**Passage shown**
⁂

[Novalug] Learning stuff (was: Posting Stories)

Walt Smith waltechmail@yahoo.com
Mon Dec 5 12:23:21 EST 2016


see inline:
I recognize much was written for general readers.
I merely would like to clarify what I meant in context,
although, I thought I had done so.

( as I mentioned, I'm sometimes doing editing from
a cut/paste from digest, especially if I'm not CC'd 
or the CC didn't arrive at the same time.  yeah, yeah,
again, I'm just doing what my brain is at the present...
and, YES, Peter, you always CC me !!! < grin > !!)


-----------------------------


>So that brings me to the essence. I don't think Walt is right around the
>expectation that theory doesn't matter. Unless what you're looking for
>is someone giving you the answers (support) to understand what you're
>doing you've got to understand the basics, and for networking that

I never said theory doesn't matter.  Not at all !
Depending on the starting point, theory can be
introduced depending on the level, topic, context and
student's questions.  Theory can be added as a topic
progresses.  I think I'll give an example later,
it I find the right section below.


>> And, it seems to be forgotten that there's not necessarily a
>> compelling reason to 1) start at the top or bottom.
>> The middle is acceptable with aside info and examples.

>I'm not sure I can find a lot to agree with here. To understand
>networking your starting point HAS to be at the bottom. Otherwise the
>different wrappers on each layer is going to make NO sense what so
>ever.
 
OK. I've heard the argument about top/down or down/top for design
since, what, late 1970's ?  Not all designs - or teaching - is done with
one approach.   I've come to the conclusion that many types of
projects (I use the word kinda generically- education, writing, design,
build, debug ) are better starting at both top and bottom simultaneously,
often with two different teams, sometimes the same team, or client/student.
Staring in the middle is quite usual.  Ask anyone involved in a hobby when
many people at different levels and interests come together.  From
the middle, questions, or project necessities often require a look
up or a look down.

As a matter of more direct interest, a teacher I know who taught networking
( mostly theory ) believes that the textbooks decades ago were written,
as you desire, teach subjects from the bottom up.  However, most
texts today are top down.  (I didn't say EVERY uni taught top down !)
But certainly, the formalization of RAD ( rapid application development )
awhile back made tools that start at the top, and the development
OF THOSE TOOLS continues to migrate upwards.

I am NOT saying that understanding layers bottom up is not useful !

⁂

**Excerpted data**

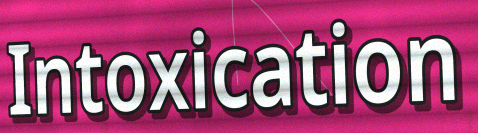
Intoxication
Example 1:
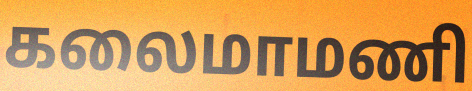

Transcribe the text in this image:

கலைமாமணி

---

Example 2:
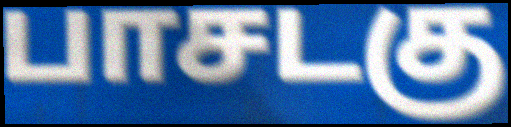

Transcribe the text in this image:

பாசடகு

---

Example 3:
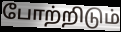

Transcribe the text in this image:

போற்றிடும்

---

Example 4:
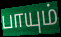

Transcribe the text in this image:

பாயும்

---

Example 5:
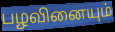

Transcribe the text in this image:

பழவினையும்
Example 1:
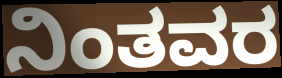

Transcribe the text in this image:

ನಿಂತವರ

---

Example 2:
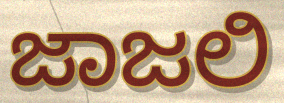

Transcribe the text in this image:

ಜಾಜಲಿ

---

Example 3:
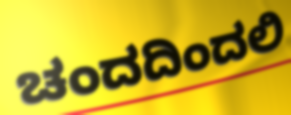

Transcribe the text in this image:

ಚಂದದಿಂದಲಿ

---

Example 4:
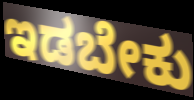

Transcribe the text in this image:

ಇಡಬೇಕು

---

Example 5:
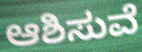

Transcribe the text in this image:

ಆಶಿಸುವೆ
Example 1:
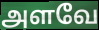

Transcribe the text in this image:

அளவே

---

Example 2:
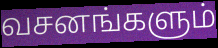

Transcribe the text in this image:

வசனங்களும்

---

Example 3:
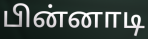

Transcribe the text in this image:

⁂

**Problem description**
Can you extend the mailing-list post about teaching networking from the top down or the bottom up, picking up right after its final sentence?

**Answer below**
It's just today, things went the other way.  No one writes sockets anymore.
Calls to sockets, maybe.  but not the actual low level socket.
So we need maybe 9 people in the entire country who know how
to write a socket ( a bit of hyperbole ).

>> It's
>> complicated, it can be complex, it's an art form in
>> that there's a LOT of specifics to remember. 

>This may be a more personal experience, but I learn/remember much easier
>by understanding how components 'fit together". It makes it a lot easier
>to remember how each component work as it has to fit within the total
>scope of things. It's not (just) a massive amount of discrete facts -
>but because there's a synergy involved, that helps memory and how to
>apply the knowledge. It also makes it relatively easier to expand on the
>knowledge later.

Thats exactly where I'm at right now.  Trying to tackle 2 years of networking
courses into a couple months. The hard part is -- as you said --
knowing how then pieces fit together - and filling in some theory.
( at least, thats my description.  I started with no goal, nor knowing how
long or much effort I wanted to spend.  I have no obvious reason to
do it.


>>but since those abstracts are
> >immediately implemented, is it really abstract ?
> >( this is WAY off topic ).

>Just because parts of an abstract idea gets implemented, doesn't make
>the abstract idea go away?  Or are you saying that Van Neumann's
>abstract ideas of a computer architecture aren't abstract anymore? 

Just because a person thinks it doesn't mean it's abstract.
Although, it may appear that way.  This is tough to justtify
I agree.  However, from my POV, if a person thinks it, and 
it's implementable as a real device, or already implemented
or physical, it's not abstract.  But there
again, get a patent ?  OK, OK, this is arguable. In context though,
I don't regard electrons as abstract.  A portrait painter may.
Now, consider virtual ports in a frame.... < smiley !! >

So, consider a transistor in a VHDL chip that does compiling of
containers.  To me, it's real.  To a programmer, the molecules that make
it are abstract.    OK, OK, I didn't need another example...
moving on  -----> 

 >>And knowing what 
>> something Doesn't Do is important toward learning.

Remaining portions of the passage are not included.